NEW YORK (CNNMoney.com) -- GlaxoSmithKline said it submitted an application for its cervical cancer vaccine Cervarix to the Food and Drug Administration, bringing it one step closer to challenging Merck's now-dominant Gardasil.
Cervarix, if approved, would be used to prevent strains of the sexually-transmitted human papillomavirus, which can cause cervical cancer.
In an interview with CNNMoney.com, Glaxo (up $0.47 to $54.51, Charts) chief executive JP Garnier called Cervarix "the ultimate insurance for cervical cancer." Garnier said Cervarix could be on the market by the end of 2007, if the FDA grants the vaccine "fast track" review status and then approves it.
Merck's (up $0.76 to $43.99, Charts) Gardasil was launched in 2006 and is the only cervical cancer vaccine available on the market. Both Gardasil and Cervarix have been hailed by analysts as potential blockbusters, which the drug industry desperately needs to bolster pipelines as some of its top earners lose patent protection.

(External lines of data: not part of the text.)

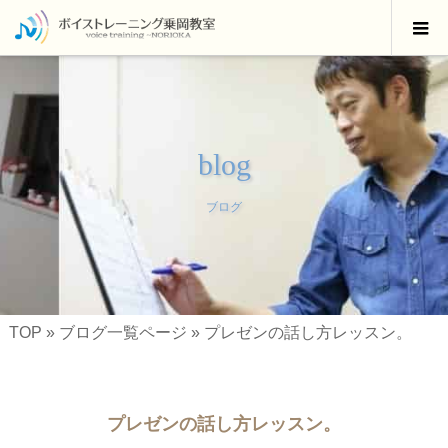
blog
ブログ
TOP
»
ブログ一覧ページ
»
プレゼンの話し方レッスン。
プレゼンの話し方レッスン。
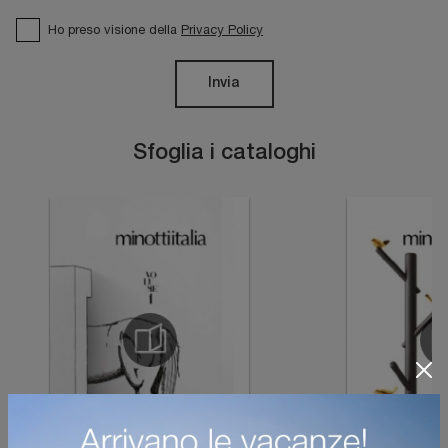
Ho preso visione della
Privacy Policy
Invia
Sfoglia i cataloghi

Gardasil has the early advantage since it came to market first. Gbola Amusa, analyst for Sanford C. Bernstein, projects $2.5 billion in peak annual sales for Gardasil and $1.5 billion for Cervarix.
About 10,000 women are diagnosed with cervical cancer every year, and 4,000 die from it, according to the Mayo Clinic, one of the most renowned cancer research centers.

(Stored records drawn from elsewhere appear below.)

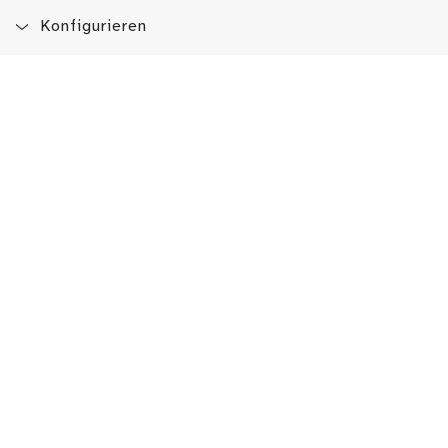
Konfigurieren
Blog
App
Newsletter
Immer auf dem Laufenden sein!
Jetzt Newsletter abonnieren
Erlebe das LMW auch hier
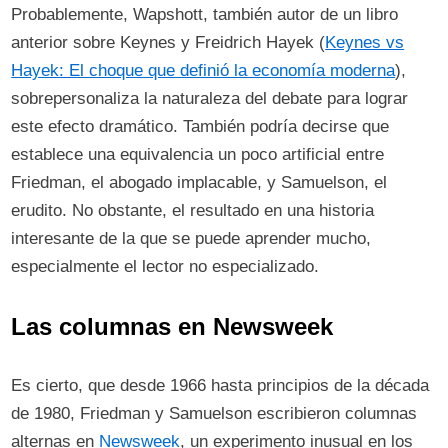
Probablemente, Wapshott, también autor de un libro
anterior sobre Keynes y Freidrich Hayek (
Keynes vs
Hayek: El choque que definió la economía moderna
),
sobrepersonaliza la naturaleza del debate para lograr
este efecto dramático. También podría decirse que
establece una equivalencia un poco artificial entre
Friedman, el abogado implacable, y Samuelson, el
erudito. No obstante, el resultado en una historia
interesante de la que se puede aprender mucho,
especialmente el lector no especializado.
Las columnas en Newsweek
Es cierto, que desde 1966 hasta principios de la década
de 1980, Friedman y Samuelson escribieron columnas
alternas en
Newsweek
, un experimento inusual en los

London-based Glaxo is one of the largest drugmakers in Europe, along with the French company Sanofi-Aventis (up $0.44 to $43.37, Charts) and the Swiss company Novartis (up $0.62 to $56.89, Charts). New Jersey-based Merck is the No. 4 U.S. drugmaker, behind Pfizer (up $0.22 to $25.40, Charts), Johnson & Johnson (up $0.35 to $60.35, Charts) and Abbott Labs.
Amusa does not own shares of company stocks mentioned here and Bernstein does not conduct business with them.